I’m compounding several different topics into one video and probably should have done separate videos for each topic, but for me, they’re all related to each other, and so I guess from that personal perspective, it makes sense for me to be presenting them in one bundle.

Upfront, let’s clarify: I’m not teaching, I’m sharing.

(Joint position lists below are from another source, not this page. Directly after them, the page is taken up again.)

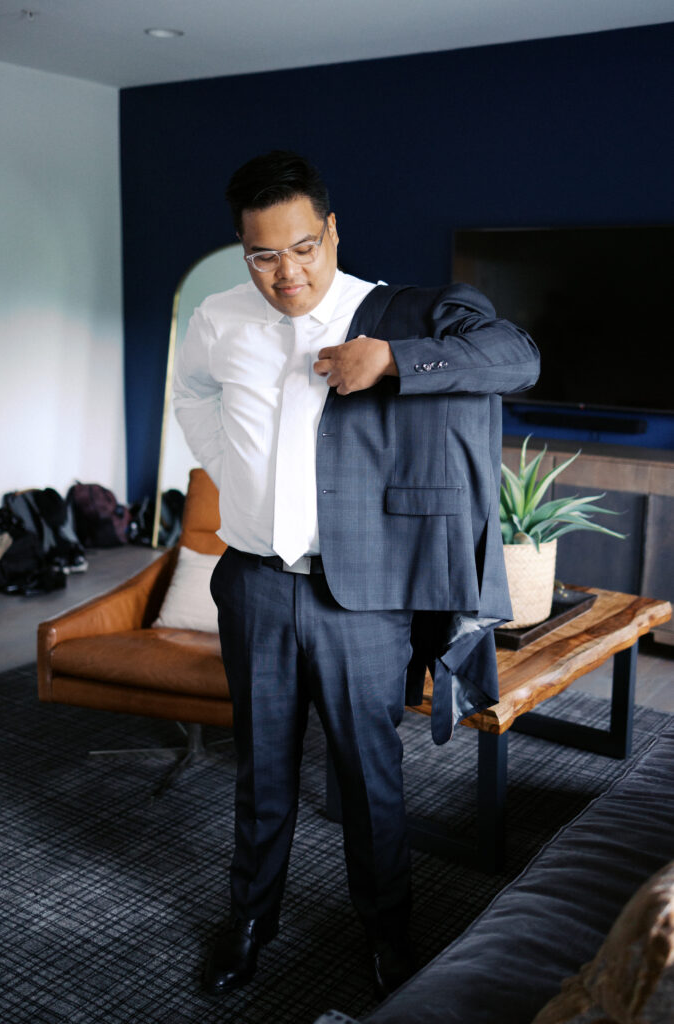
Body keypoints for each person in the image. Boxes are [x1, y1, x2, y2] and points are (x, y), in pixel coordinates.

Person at [173, 150, 540, 1000]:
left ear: (330, 231)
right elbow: (192, 394)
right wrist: (230, 467)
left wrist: (393, 363)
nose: (286, 272)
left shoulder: (397, 313)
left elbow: (514, 355)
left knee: (368, 774)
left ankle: (386, 932)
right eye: (263, 255)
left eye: (303, 247)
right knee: (261, 770)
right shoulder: (218, 319)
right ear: (242, 251)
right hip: (255, 581)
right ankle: (250, 920)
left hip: (359, 595)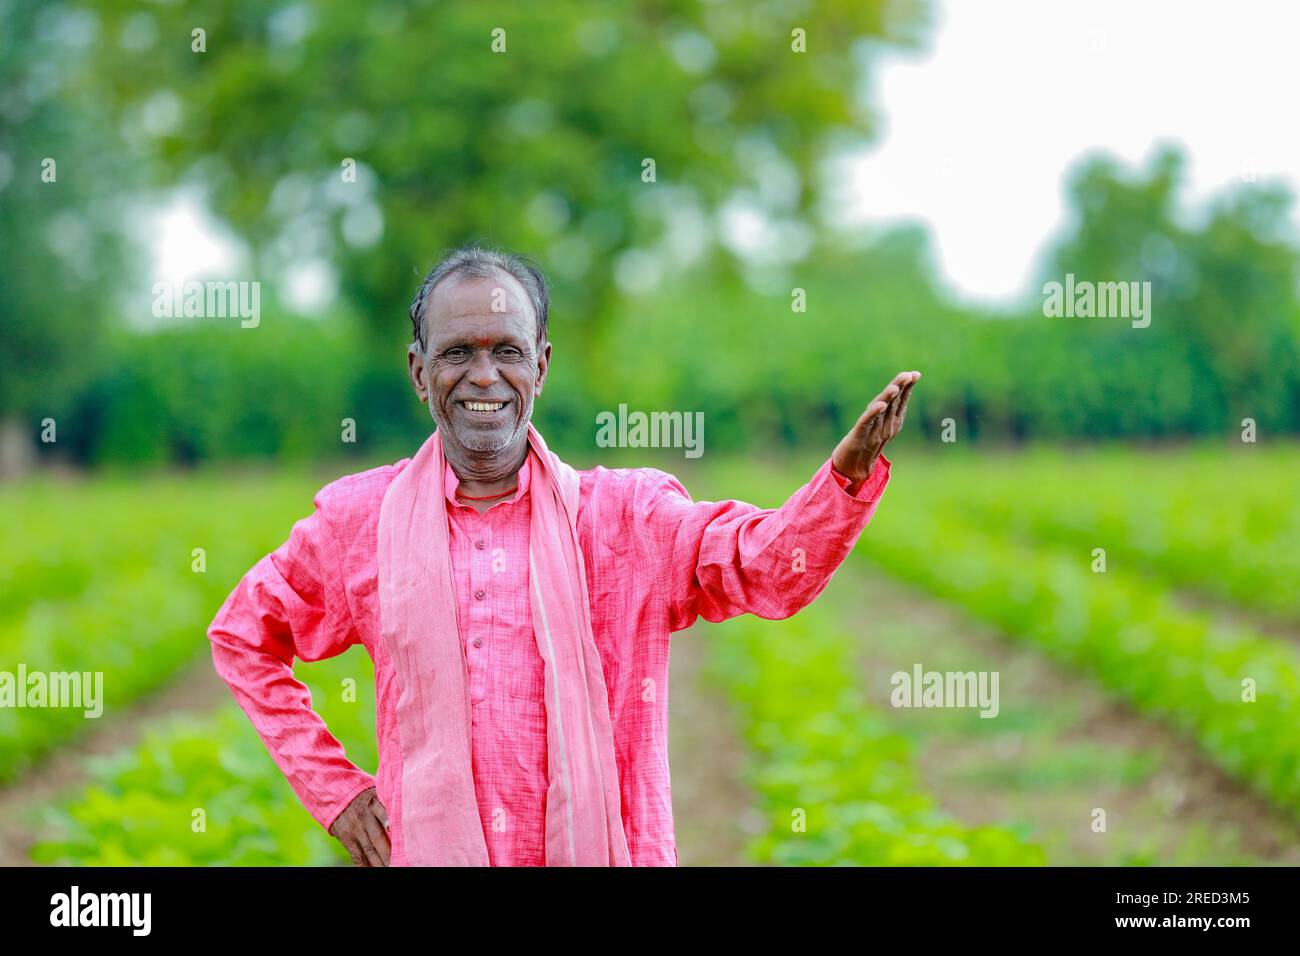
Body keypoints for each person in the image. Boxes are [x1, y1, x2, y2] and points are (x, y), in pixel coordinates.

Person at [207, 244, 920, 866]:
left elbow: (763, 566)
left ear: (540, 366)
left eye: (506, 351)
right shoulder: (360, 521)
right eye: (458, 353)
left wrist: (844, 479)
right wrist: (336, 793)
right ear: (419, 372)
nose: (483, 376)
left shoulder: (626, 520)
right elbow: (243, 635)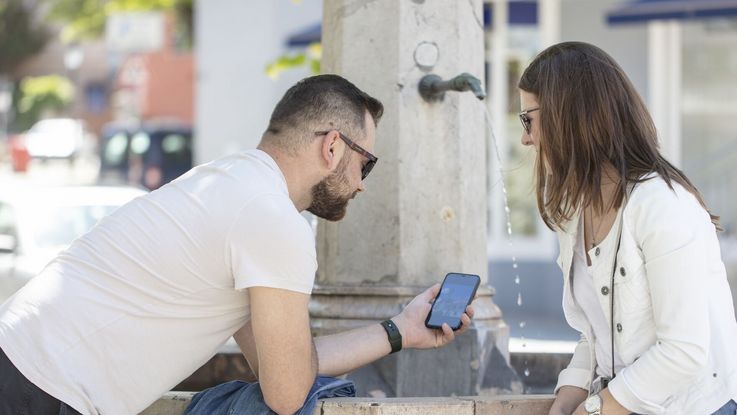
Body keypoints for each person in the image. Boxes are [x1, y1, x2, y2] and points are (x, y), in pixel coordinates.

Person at [0, 74, 475, 415]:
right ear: (333, 147)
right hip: (38, 391)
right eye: (365, 164)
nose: (362, 184)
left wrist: (400, 330)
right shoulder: (273, 221)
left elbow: (280, 367)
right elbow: (288, 396)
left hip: (23, 367)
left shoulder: (226, 183)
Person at [516, 41, 737, 415]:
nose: (525, 137)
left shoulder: (663, 206)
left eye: (528, 119)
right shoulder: (574, 212)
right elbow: (597, 332)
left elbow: (683, 352)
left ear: (568, 115)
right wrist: (565, 400)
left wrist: (594, 410)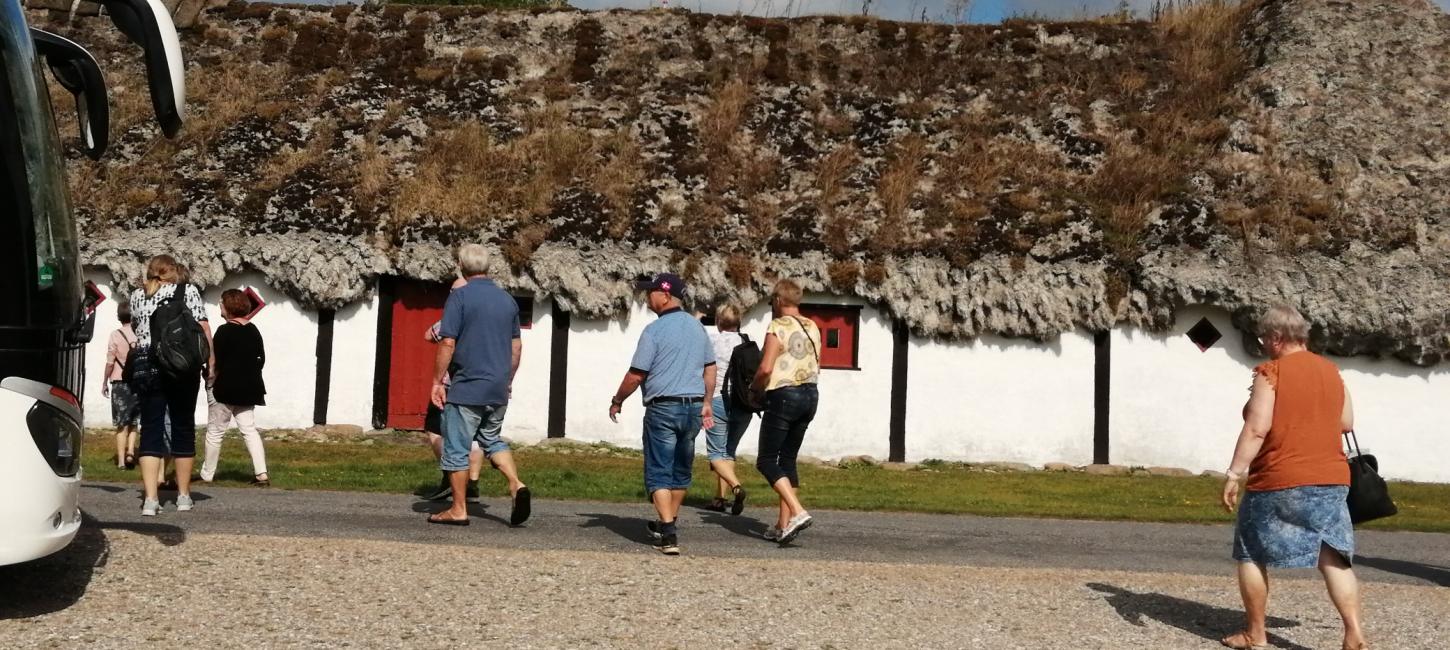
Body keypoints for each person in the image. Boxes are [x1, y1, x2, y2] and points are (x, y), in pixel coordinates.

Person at [1220, 305, 1365, 650]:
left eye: (1263, 339)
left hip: (1279, 477)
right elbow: (1346, 422)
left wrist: (1233, 473)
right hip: (1331, 478)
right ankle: (1354, 632)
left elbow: (1256, 429)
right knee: (1333, 556)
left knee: (1251, 551)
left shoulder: (1271, 373)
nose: (1263, 345)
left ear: (1276, 337)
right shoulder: (1332, 372)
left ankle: (1256, 634)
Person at [608, 272, 716, 556]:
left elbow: (636, 374)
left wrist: (618, 399)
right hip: (692, 407)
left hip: (663, 408)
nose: (647, 297)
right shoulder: (697, 328)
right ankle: (667, 521)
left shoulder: (653, 332)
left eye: (651, 292)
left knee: (658, 470)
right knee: (681, 470)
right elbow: (710, 368)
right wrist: (706, 401)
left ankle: (668, 532)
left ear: (665, 295)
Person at [427, 244, 530, 527]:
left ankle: (458, 508)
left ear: (461, 264)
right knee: (491, 439)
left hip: (467, 386)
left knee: (457, 447)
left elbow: (447, 341)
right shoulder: (507, 301)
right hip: (497, 387)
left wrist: (437, 381)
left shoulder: (459, 298)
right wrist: (507, 381)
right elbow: (516, 347)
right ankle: (516, 483)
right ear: (489, 266)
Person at [128, 254, 212, 516]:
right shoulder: (187, 291)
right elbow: (202, 328)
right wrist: (211, 363)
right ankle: (184, 496)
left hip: (146, 364)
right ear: (173, 271)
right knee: (182, 425)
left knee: (150, 426)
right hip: (180, 365)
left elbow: (136, 328)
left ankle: (151, 499)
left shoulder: (137, 296)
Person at [750, 279, 820, 545]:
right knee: (788, 460)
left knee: (766, 460)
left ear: (779, 300)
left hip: (784, 395)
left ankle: (798, 511)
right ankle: (783, 523)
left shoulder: (777, 327)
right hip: (810, 395)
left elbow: (766, 368)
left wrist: (754, 389)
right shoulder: (812, 326)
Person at [421, 277, 486, 502]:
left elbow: (429, 335)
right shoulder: (485, 318)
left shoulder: (456, 315)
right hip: (481, 385)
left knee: (436, 431)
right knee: (475, 437)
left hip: (451, 385)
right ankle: (473, 482)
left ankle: (451, 478)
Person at [200, 289, 270, 487]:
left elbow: (215, 361)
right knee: (249, 430)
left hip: (225, 388)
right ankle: (261, 473)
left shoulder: (224, 331)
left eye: (222, 303)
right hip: (249, 388)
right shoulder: (254, 330)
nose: (220, 307)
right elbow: (261, 359)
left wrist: (210, 378)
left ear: (228, 307)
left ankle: (207, 473)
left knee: (215, 432)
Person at [704, 303, 750, 515]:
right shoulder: (747, 342)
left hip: (718, 400)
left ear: (718, 321)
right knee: (728, 451)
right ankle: (720, 498)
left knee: (715, 453)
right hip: (743, 402)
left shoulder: (711, 340)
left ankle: (736, 487)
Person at [102, 302, 140, 470]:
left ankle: (121, 461)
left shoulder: (115, 335)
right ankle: (131, 452)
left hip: (119, 382)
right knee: (133, 421)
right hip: (137, 382)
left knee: (121, 424)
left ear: (119, 316)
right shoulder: (139, 334)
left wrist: (105, 381)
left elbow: (110, 362)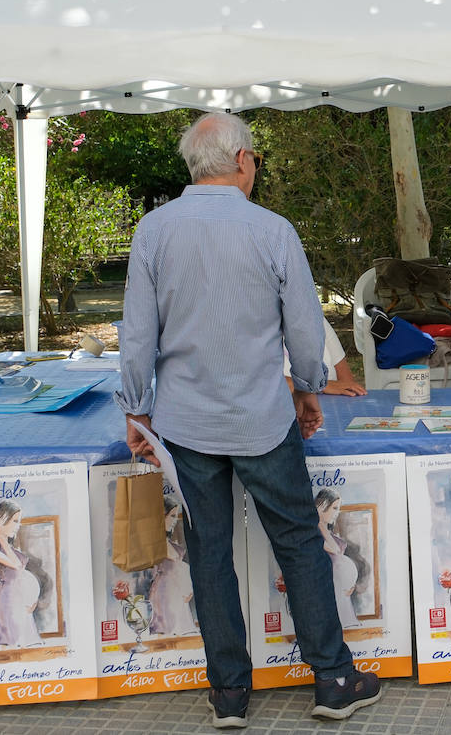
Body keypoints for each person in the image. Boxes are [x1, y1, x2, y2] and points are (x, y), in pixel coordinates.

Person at [118, 111, 380, 727]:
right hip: (262, 415)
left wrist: (135, 408)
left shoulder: (154, 230)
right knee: (299, 542)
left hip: (185, 422)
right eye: (256, 158)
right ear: (241, 160)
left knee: (208, 550)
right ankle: (333, 679)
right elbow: (304, 329)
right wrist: (309, 388)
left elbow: (137, 334)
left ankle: (229, 693)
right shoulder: (272, 230)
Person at [0, 501, 43, 648]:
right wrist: (1, 537)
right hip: (7, 604)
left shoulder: (9, 545)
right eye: (15, 521)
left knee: (25, 647)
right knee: (11, 647)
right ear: (2, 520)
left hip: (20, 604)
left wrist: (32, 600)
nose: (18, 525)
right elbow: (17, 566)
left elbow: (20, 575)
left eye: (18, 521)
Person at [148, 497, 197, 636]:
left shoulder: (175, 547)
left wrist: (188, 588)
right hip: (162, 601)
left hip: (178, 601)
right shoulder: (151, 546)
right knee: (164, 633)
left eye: (176, 516)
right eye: (172, 516)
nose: (175, 520)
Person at [285, 315, 366, 396]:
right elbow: (276, 384)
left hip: (335, 402)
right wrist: (320, 386)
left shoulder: (318, 319)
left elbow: (348, 384)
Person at [316, 489, 362, 629]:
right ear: (322, 506)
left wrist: (351, 584)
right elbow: (334, 550)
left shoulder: (330, 533)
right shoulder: (314, 533)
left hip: (343, 595)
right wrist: (319, 522)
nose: (337, 512)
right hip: (328, 592)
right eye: (334, 508)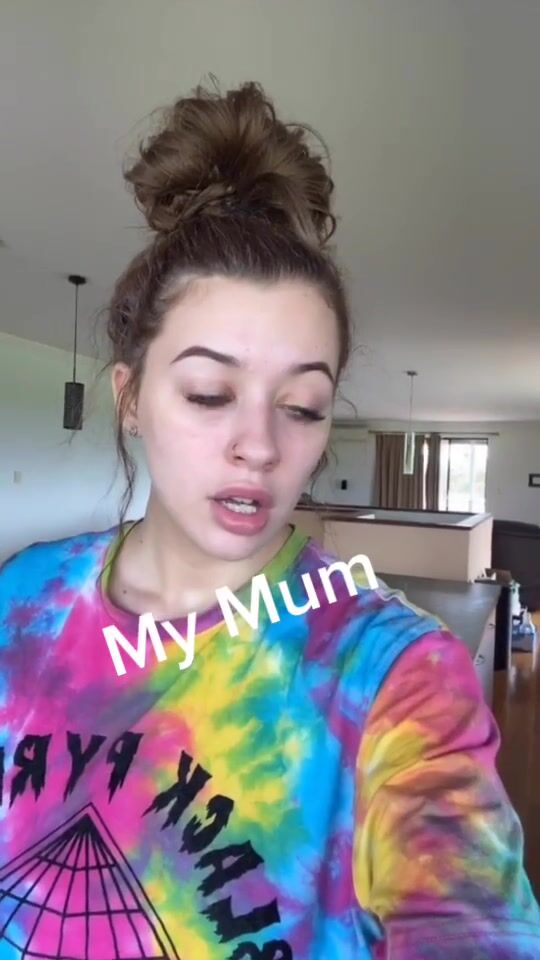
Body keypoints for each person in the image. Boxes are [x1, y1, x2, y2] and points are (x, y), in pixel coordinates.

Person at [0, 81, 538, 960]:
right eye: (210, 393)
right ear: (130, 398)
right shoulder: (24, 599)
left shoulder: (396, 675)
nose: (259, 446)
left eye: (302, 407)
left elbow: (468, 920)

I wanted to learn more, went out and attempted to learn more, and this video and companion blog post is just me passing on to you what I’ve learned.

Dragon Gods of the Earth 土地龍神

Image Source: 香港古蹟行腳

Dragon god(s) (土地龍神, tǔ dì lóong shén ) are personifications of the land, where mountains and rivers meet, and thus from a feng shui perspective, reveal dragon veins (龍脈, lóong mài).

Rituals (such as 化胎, Huàtāi; in Hakka, it’s pronounced Fā Tói) can be performed to harness the qi or powerful essence from these dragon veins to bless a home and bless lands that the Hakka now occupy to ensure good harvests, prosperity, safety, protection, and good health.

What’s distinct about Hakka dragon spirits veneration is its association with the earth rather than water. Traditionally in Chinese lore, dragon spirits/gods 龍神 and the Dragon King 龍王 are associated with the temperaments of the seas.